Embora as visitas a Reposoir, a história de Fichet ou ambas possam ter despertado em Faber o anseio pela educação, uma causa mais provável para seu desejo e sua subseqüente tristeza pela frustração estava nele mesmo. Crianças de habilidades excepcionais, conscientes de seus poderes latentes, geralmente ficam ansiosas para aprender e se preocupam se lhes for negada a oportunidade de exercitar e desenvolver suas mentes. Peter Faber era esse tipo de garoto. Mas também era dotado da tenacidade do saboiano. Embora a recusa de seu pedido lhe tenha causado lágrimas, ele continuou pedindo. Por fim, os pais cederam. Acredita -se que sua reviravolta tenha sido devida aos dois cartuxos que tomaram o partido de Pedro. Peter relata a rendição de seus pais assim:
Mesmo contra a vontade, meus pais concordaram em me mandar para a escola. Então, vendo meu progresso, eles me permitiram continuar estudando. . . Além disso, Deus me fez muito inepto e inútil para qualquer outra coisa. 20
Dois velhos de Grand-Bornand que alegaram ter conhecido Faber quando criança prestaram depoimento no inquérito preliminar sobre sua vida e virtude em 1596. Louis Blanchet, então com oitenta anos, testemunhou que Peter, “com a idade de seis ou sete anos, não tinha prazer em brincar com seus companheiros, mas se dedicou a ocupações mais nobres, ocupações muito além das usuais para crianças de sua idade. Ele era muito estimado, especialmente por sua própria faixa etária, a quem repreendia por suas faltas.” Jean Pochat, outro octogenário, disse que Peter Faber era considerado “já uma pessoa muito santa, mesmo com sete ou oito anos de idade, sendo devoto, abstêmio e modesto. Ele jejuava duas vezes por semana”. 21
Essas declarações, ambas repetidas e embelezadas desde 1596, serão examinadas mais de perto. As duas testemunhas eram dez anos mais novas que Faber e não poderiam tê-lo conhecido quando ele tinha sete anos. Eles estavam, em 1596, em uma idade em que as pessoas tendem a confundir a realidade com desejos e memórias com boatos. Durante anos eles ouviram as fofocas - fofocas que se tornaram mais exageradas com o passar do tempo - de uma pequena aldeia.

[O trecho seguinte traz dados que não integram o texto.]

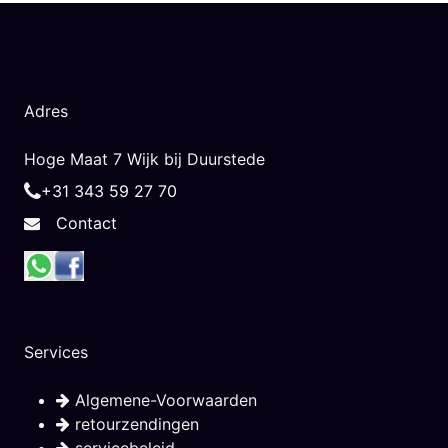
Adres
Hoge Maat 7 Wijk bij Duurstede
+31 343 59 27 70
Contact
Services
Algemene-Voorwaarden
retourzendingen
servicebeleid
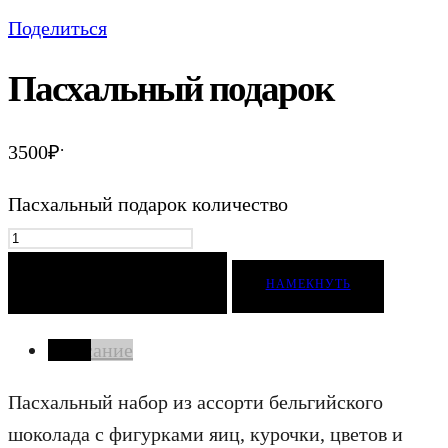
Поделиться
Пасхальный подарок
.
3500
₽
Пасхальный подарок количество
ДОБАВИТЬ В КОРЗИНУ
НАМЕКНУТЬ
Описание
Пасхальный набор из ассорти бельгийского
шоколада с фигурками яиц, курочки, цветов и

A afirmação do velho Blanchet de que Faber, quando criança, não estava inclinado a participar das brincadeiras de seus companheiros e que reprovava suas faltas é completamente fora de caráter. Peter nunca poderia ter se tornado a pessoa adorável que era na vida adulta, a menos que tivesse tido uma infância e meninice normais. A observação de Pochat de que Faber jejuava duas vezes por semana e era muito abstêmio tem ainda menos peso. Judeus, cristãos e maometanos jejuam e permitem que seus filhos jejuem, por motivos devocionais ou para cumprir regulamentos de sua religião. Peter pode ter parecido abstêmio para o velho Pochat, mas ele próprio certa vez confessou ter tido, aos vinte e tantos anos, grande dificuldade em se afastar dos prazeres da mesa.

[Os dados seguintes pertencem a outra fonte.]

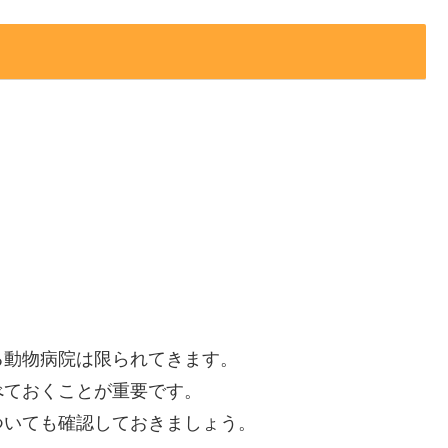
る動物病院は限られてきます。
べておくことが重要です。
ついても確認しておきましょう。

A evidência desses dois antigos relembrando sobre Peter Faber cinquenta anos após sua morte estava em pé de igualdade com a evidência de outras testemunhas chamadas perante tribunais semelhantes durante os últimos quatro séculos. Era considerado impensável que uma pessoa santa pudesse ter sido uma criança como as outras crianças. Felizmente, testemunhas mais confiáveis se apresentaram para provar que Faber era o homem mais compreensivo e acessível. Era uma questão de admiração para ele que ele nunca se lembrasse de ter tido um inimigo. 22 O homem que aconselhou seus semelhantes a não deixar que suas mentes se concentrassem no mal dos outros, mas sim encontrar desculpas para os ofensores e dar a melhor interpretação possível a suas ofensas, provavelmente não era uma criança que assumiu a responsabilidade de corrija seus amiguinhos. É ainda mais improvável que seus companheiros, assim repreendidos, o tivessem em alta estima, como declarou Blanchet. Pedro nos conta que, ainda muito jovem, adquiriu o hábito de chamar a si mesmo para a tarefa. Aqueles que têm o hábito de procurar e corrigir suas próprias falhas raramente têm tempo ou temeridade para notar ou repreender as falhas dos outros.

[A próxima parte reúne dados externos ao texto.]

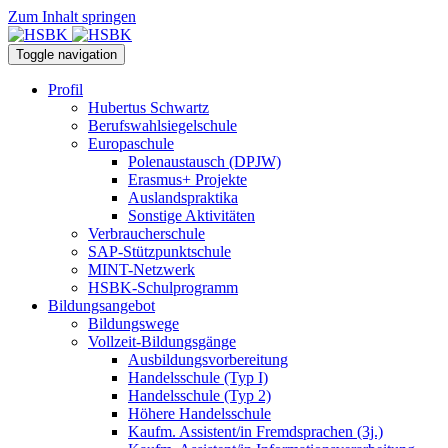
Zum Inhalt springen
Toggle navigation
Profil
Hubertus Schwartz
Berufswahlsiegelschule
Europaschule
Polenaustausch (DPJW)
Erasmus+ Projekte
Auslandspraktika
Sonstige Aktivitäten
Verbraucherschule
SAP-Stützpunktschule
MINT-Netzwerk
HSBK-Schulprogramm
Bildungsangebot
Bildungswege
Vollzeit-Bildungsgänge
Ausbildungsvorbereitung
Handelsschule (Typ I)
Handelsschule (Typ 2)
Höhere Handelsschule
Kaufm. Assistent/in­ Fremdsprachen (3j.)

Podemos supor que Peter Faber entrou totalmente nos jogos e passatempos dos outros pastores. A vida nas pastagens altas não era só trabalho. As crianças perseguiam e pegavam marmotas jovens, domesticavam-nas e ensinavam-lhes truques. Os meninos experimentaram sua habilidade com fundas ou no salto com vara. Todo mundo cantou. Pastorear era uma tarefa favorável ao canto. Quando as primeiras semanas da alpage e a novidade de viver longe de casa empalideciam, os longos dias tornavam-se monótonos e os jovens, espalhados por vastas áreas com os seus rebanhos, sentiam-se solitários. Então, alguém começava a cantar em voz alta e clara e todos ao alcance da audição retomavam o refrão. Eles imitaram os sinos com o refrão Bin-Bin-Bin-bin-bin . A astuta pastora , O rebanho salvo do lobo e Meu pai tinha quinhentas ovelhas eram os favoritos. Quando todos levantaram suas vozes em Houp-la-la, a Filha do Dragão , a camurça nos picos altos, com mais medo do barulho do que dos humanos, saltou freneticamente de uma borda a outra. Havia canções e cânticos religiosos também. Às sextas-feiras cantava-se a Queixa da Paixão , aos sábados uma canção para Nossa Senhora e Santa Catarina:
Catarina era a filha,
A filha do Grande Rei,
Ave Maria! Santa Catarina. 23
Durante o verão de 1516, feliz por saber que depois de Michaelmas ele seria enviado para a escola, Peter Faber teria participado de todas as canções e jogos. Apesar de sua persistente dor de dente, quando The Dragon's Daughter atraiu ecos de longe e de perto, ele teria retomado o refrão e Houp-la-la -ed com o resto.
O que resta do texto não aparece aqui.